Charity works at the Fandango Ballroom, where women sell dances and sometimes more to men. Uneducated and naive, she longs to find love and a safe, suburban life, but every man she falls for turns out to be corrupt. The musical is an odd pastiche, an adaptation of Fellini's film about a naive Italian prostitute, Nights of Cabiria, by the mild and incorrigibly middle-class American Neil Simon. So it doesn't know whether it wants to be raunchy or sunny, comic or tragic, and there are some really weird moments. Like the number about a hippie church, "The Rhythm of Life," in which a hugely Afro'd black pseudo-preacher leads his choir of drugged and ecstatic congregants in song. The sound is appealing, but the significance confusing; it's unclear whether this is intended as a sneer or a celebration. And the show's determinedly upbeat ending -- made slightly more upbeat here by director Scott Faris -- seems pretty hollow when we know Charity is doomed to a life of penury and destitution.

What saves this odd mix of fantasy and grim reality are the songs. With Cy Coleman's music and Dorothy Fields's lyrics, the show brims with wonderful numbers: "Big Spender," "If My Friends Could See Me Now," "There's Gotta Be Something Better Than This," "Baby, Dream Your Dream."

In the original Broadway production, the other selling point was Bob Fosse's spiky, savage choreography, performed to perfection by his wife, Gwen Verdon, as the first Charity. I have mixed feelings about Wayne Cilento's choreography here. I like the bowler-hatted strutting of "I'm a Brass Band," for example. But the fake boxing moves that keep popping up, the endless hip wiggling of "Rich Man's Frug" and the way Cilento denotes sleaze, with out-thrust rumps and a little skirt-flapping move that makes the women look as if they're cooling off their private parts, leaves me cold. The dancers in the chorus are so strong, I found myself wishing they had something better to do, even wondering if they minded the dopey moves they'd been given.

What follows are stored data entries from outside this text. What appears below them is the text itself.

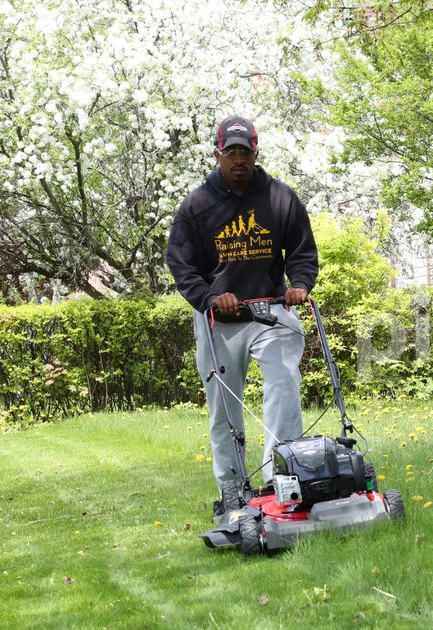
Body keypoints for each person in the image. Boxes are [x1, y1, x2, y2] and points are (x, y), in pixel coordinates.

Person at [166, 115, 318, 516]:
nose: (238, 160)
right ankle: (232, 492)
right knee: (224, 409)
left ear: (255, 153)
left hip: (271, 311)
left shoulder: (281, 198)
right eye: (231, 152)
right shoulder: (197, 206)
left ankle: (281, 482)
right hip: (220, 321)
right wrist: (211, 298)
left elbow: (302, 251)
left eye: (245, 152)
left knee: (284, 387)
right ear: (217, 154)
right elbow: (182, 265)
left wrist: (300, 283)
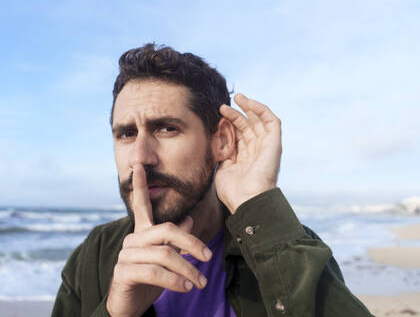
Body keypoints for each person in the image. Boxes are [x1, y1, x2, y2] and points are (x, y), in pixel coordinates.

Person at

Ringwald, on the other hand, can barely dance at all. She's game and manages a kick or two, and there's something sweet about her clumsiness, but Verdon she's not. As a singer, she brings strength and richness to the lower register, but hers isn't a stunning voice, either. Nor does she exactly fit the character of Charity. She's no waif, but solidly grounded. Still, none of this matters: There are women in the chorus who could probably outdance and outsing Ringwald a thousand times, but none would bring the subtlety and vulnerability to the role that she does. You care about her Charity. You root for her.

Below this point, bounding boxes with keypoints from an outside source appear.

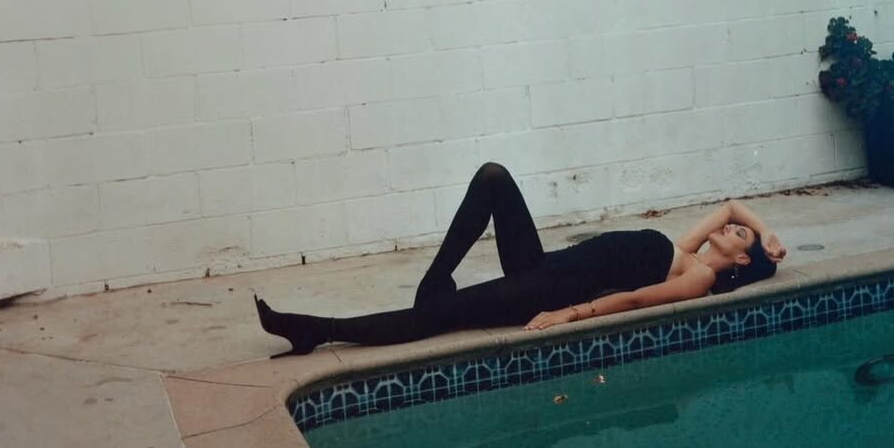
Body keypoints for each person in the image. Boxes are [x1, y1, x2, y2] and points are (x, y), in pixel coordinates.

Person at [253, 161, 786, 356]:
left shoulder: (696, 278)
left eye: (738, 236)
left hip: (546, 291)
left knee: (433, 318)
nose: (729, 226)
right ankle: (435, 276)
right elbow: (730, 205)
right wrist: (766, 234)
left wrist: (568, 314)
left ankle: (315, 330)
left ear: (740, 262)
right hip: (543, 263)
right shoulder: (686, 249)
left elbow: (636, 299)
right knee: (494, 177)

Ringwald is far from the production's only strength. Amanda Watkins gives us a standard-issue cynical New Yorker in Nickie, but she has a terrific vitality and dances brilliantly. Every one of Kisha Howard's little squeaks as Helene was amplified by the giggles of a group of women sitting behind me; annoying as they were, I understood their enthusiasm. Howard is funny, and she has a wonderful, Nell Carterish voice. When she and Watkins sing "Baby, Dream Your Dream" together, you want it to go on and on and on. Richard Ruiz, who plays Herman, has a glorious tenor but, unfortunately, very little solo singing to do. I'd suggest silencing the chorus, cutting down the extraneous business and letting him have "I Love to Cry at Weddings" all to himself. Best of all, though, is Guy Adkins's performance as Charity's neurotic lover, Oscar. He's puckish and physically slight, with a fine voice, and so light on his feet that every step he takes looks like dance. When Oscar finds himself stuck in an elevator with Charity, his shenanigans as he literally climbs the walls have to be seen to be believed. He also gives the character depth and dimensionality.

Musicals these days tend to consist of nothing but surface: color and glitz, a hard, empty shell of percussive sound and loud, quavering song, expensive and elaborate sets and costumes, mechanical dancing and soulless acting. But despite its flaws -- perhaps in a way because of them -- this production of Sweet Charity restores the heart to the musical enterprise.